Vivem submersos em linhas vermelhas. Um trabalhador que paga renda e está a tentar comprar um carro, se tiver um filho apenas, vive afogado em dívidas e balizado por traços vermelhos. Um português com renda de 400 euros, crédito automóvel de 150 euros e um salário de 1200 euros líquidos está para lá da riqueza. Tem seiscentos e cinquenta euros para se bater com a luz, a água, os seguros, a escola dos filhos, alimentação. O que não pode fazer? Meter-se em quezílias por mais justas que sejam. Atirar-se a umas férias no Algarve por mais curtas que lhe pareçam. Comer três dias por mês em restaurantes. Os portugueses, que vivem acima do salário mínimo e trabalham, conhecem as linhas vermelhas de António Costa.

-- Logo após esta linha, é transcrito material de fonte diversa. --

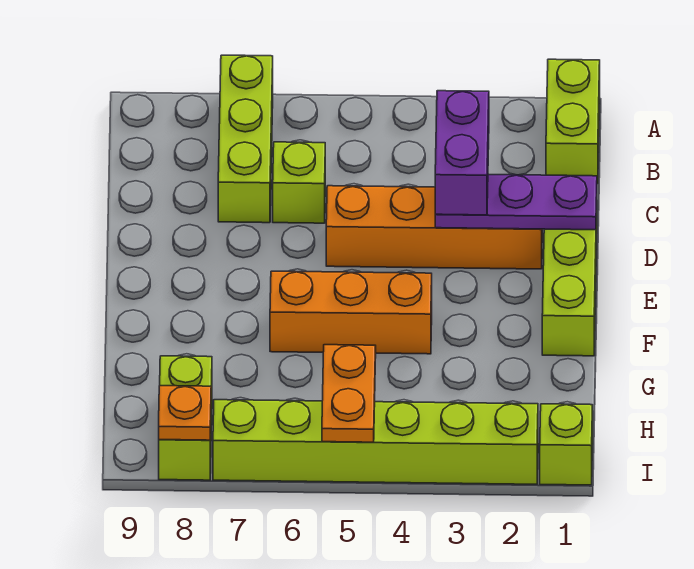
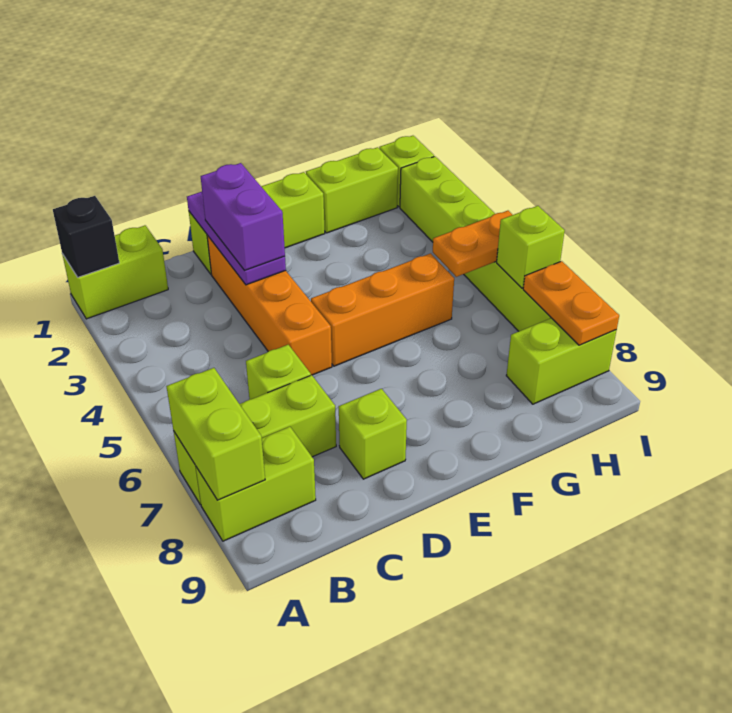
none -> black 1x1 brick [53,196,119,277]
none -> lime 1x2 brick [166,368,265,500]
none -> lime 1x2 brick [196,427,316,541]
purple 1x2 brick [435,91,489,215] -> purple 1x2 brick turned to [201,163,285,270]
none -> lime 1x1 brick [339,389,407,479]
orange 1x3 brick [270,271,432,354] -> orange 1x3 brick turned to [311,253,454,366]
none -> lime 1x2 brick [306,147,398,233]
none -> lime 1x1 brick [497,206,565,288]
orange 1x1 plate [159,386,211,440] -> orange 1x2 plate [523,261,619,345]

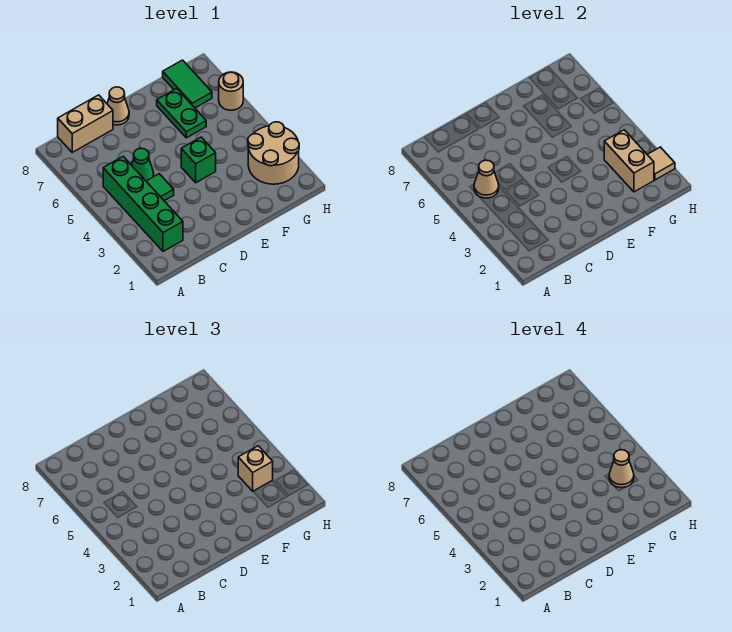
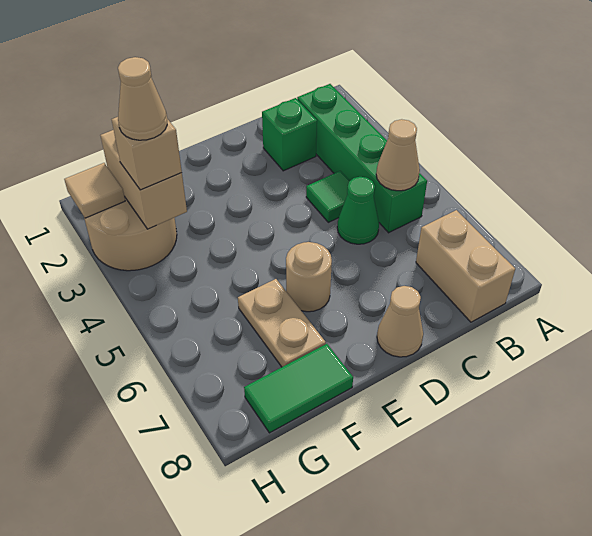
tan 1x2 brick [58,95,113,152] -> tan 1x2 brick turned to [416,210,515,322]
green 1x1 brick [181,137,216,183] -> green 1x1 brick moved to [262,98,317,171]
green 1x2 plate [157,89,206,138] -> tan 1x2 plate [238,279,326,367]
green 1x2 tile [163,60,212,108] -> green 1x2 tile turned to [244,344,353,433]
tan 1x1 round brick [219,72,243,110] -> tan 1x1 round brick moved to [286,242,332,312]

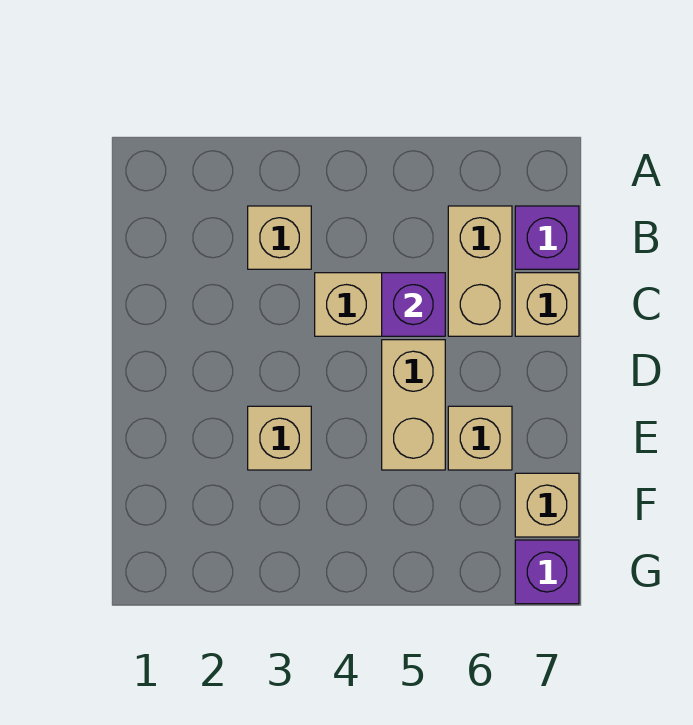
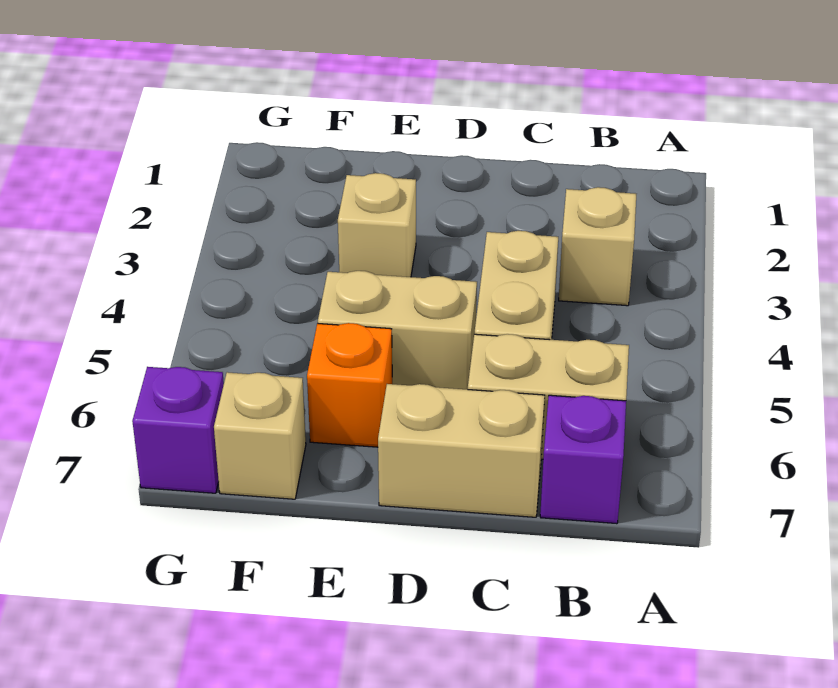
purple 1x1 brick [382,273,445,336] -> none
tan 1x1 brick [515,273,579,336] -> tan 1x2 brick [378,384,545,517]
tan 1x1 brick [448,406,512,470] -> orange 1x1 brick [307,323,392,447]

Sabem que a espera é o remédio da doença. Sabem que consultas privadas são um recurso longínquo. Abandonaram partes do corpo para fazer face ao dia a dia: os dentes ficam para depois. Quando apodrecem é só tirar. Os óculos podem ser os da avó – afinal são tudo heranças. A dureza de quem se faz à vida e a vida não ajuda. A realidade dos mil e duzentos líquidos não está distante dos dois mil brutos. A mágoa é fazer contas com os registos todos.

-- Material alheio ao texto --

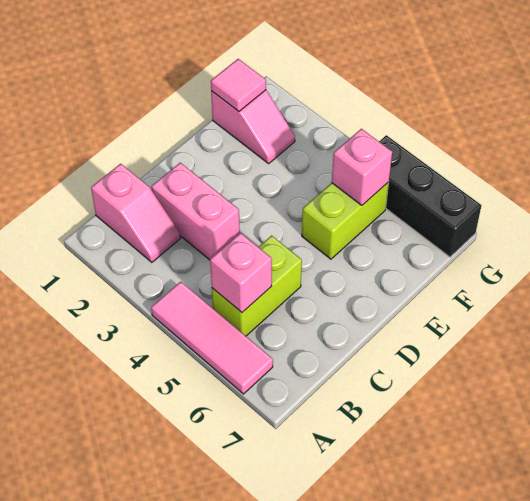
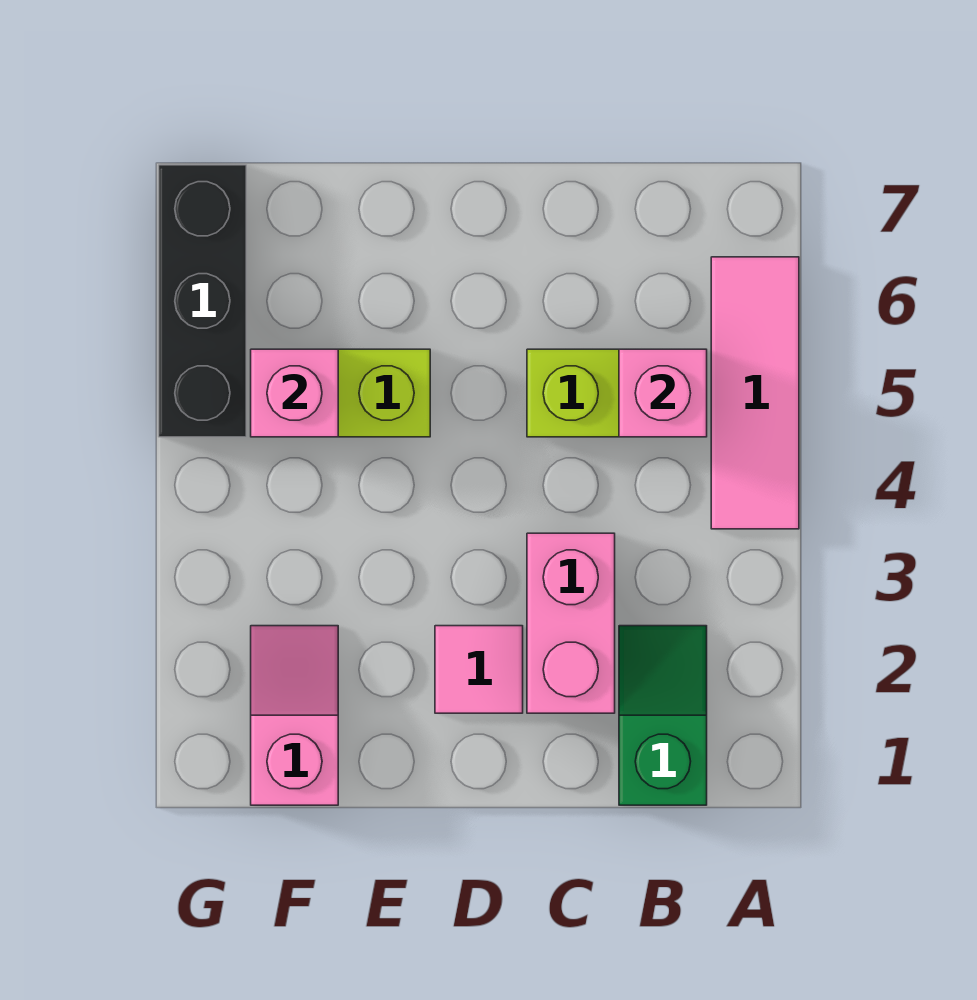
pink 1x2 slope [91,164,181,262] -> green 1x2 slope [619,626,707,805]
pink 1x1 tile [211,59,266,111] -> pink 1x1 tile moved to [435,626,523,713]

Um conflito no trabalho é uma barreira perigosa, uma linha próxima da fome. Uma reivindicação num emprego instável pode ser o fim do contrato. Assim criamos a submissão dos simples. Assim construímos o espaço dos que servem e se calam. Vão gritar nas redes sociais, vão lutar pelas suas ideias com cara de árvore, com foto de gato, mas sabem que há um risco elevado se saírem da clandestinidade. O mundo dos que trabalham por salários que já foram bons é agora a realidade dos salários mínimos de 1987. A subida de salários só faz sentido se a carga fiscal for reduzida e sobretudo as necessidades do voraz estado forem controladas. Os que trabalham não podem levar às costas a ideologia da distribuição que perpetua a miséria em esmolas, dádivas de favor político. O Estado que se lança a ter mil tarefas e nada produz tem que ir buscar os seus rendimentos aos bolsos dos que trabalham e dos que vendem e fabricam. A franja nacional dos simples é cada dia maior e a sua cegueira na realidade é cada dia mais profunda. Trabalham para se safar da pobreza, mas ela agarra-os como um filho faminto aperta o pescoço da mãe. Cegos estendem a mão e lá vem as benesses pequenas que os prendem à gratidão, à esmola e os trazem todos os dias ao cartão: trabalho, recebo e sou pobre na mesma – ajude-me! Este é o Portugal que me insulta e me revolta cada dia mais.